In May 2003, more than 73 unauthorized immigrants were locked in the back of a tractor-trailer for a 300-mile trip to Houston. The air conditioner on driver Tyrone Williams’ truck failed, leaving the men and women—and one child—in hellish conditions. Two men poked small holes in the truck. Passengers took turns breathing through the tiny passages. By the time Tyrone Williams stopped driving, 19 people had died of “asphyxiation, dehydration and heat exposure as the result of being trapped inside a tractor trailer-truck. Among the dead was a 5-year-old child,” according to Jorge Ramos, author of Dying to Cross.

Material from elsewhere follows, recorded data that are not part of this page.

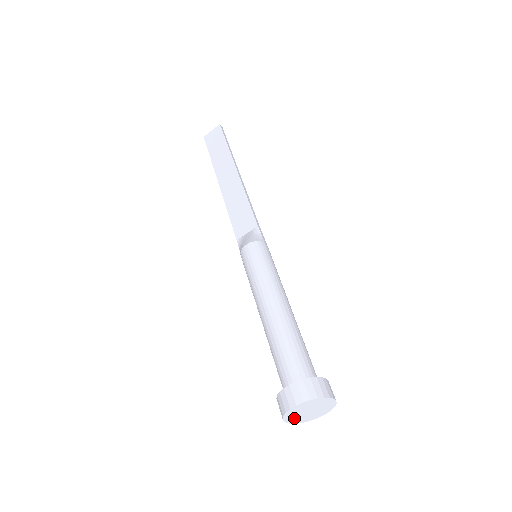
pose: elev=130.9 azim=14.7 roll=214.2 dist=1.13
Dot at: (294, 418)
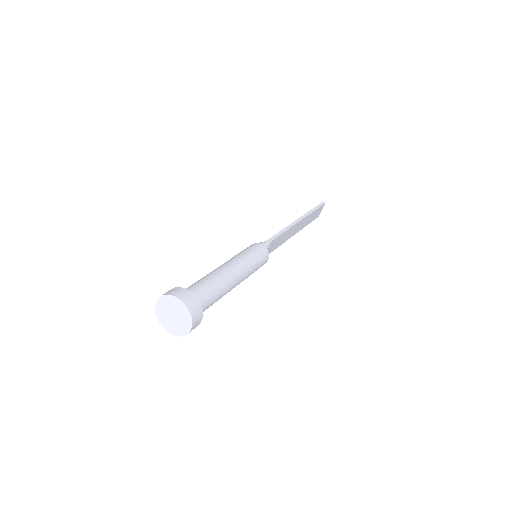
Dot at: (169, 325)
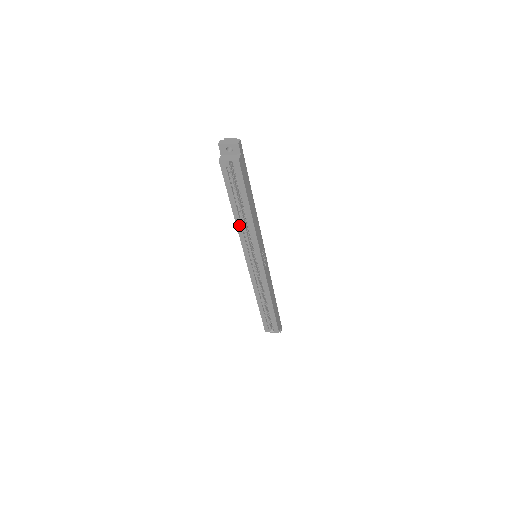
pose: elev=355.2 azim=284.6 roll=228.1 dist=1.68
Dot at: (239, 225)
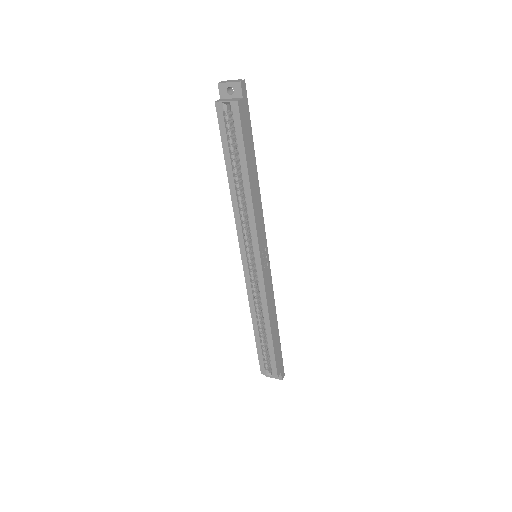
Dot at: (235, 201)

Historically, the only effective way to reduce illegal entry significantly has been to allow more foreign nationals to work legally in the United States. Apprehensions at the border, a proxy for illegal entry, declined by 95% between 1953 and 1959 due to an increase in the lawful admission of farmworkers under the Bracero Program during that time, according to research from the National Foundation for American Policy. After the Bracero program ended in 1964, apprehensions increased by more than 1,000%, rising from 86,597 to 875,915 from 1964 to 1976.
The GAO report on immigrant deaths and Border Patrol shortcomings in counting those deaths should be a wake-up call to Congress. The current enforcement-only policies or even harsher versions of those policies will bring more death and tragedy.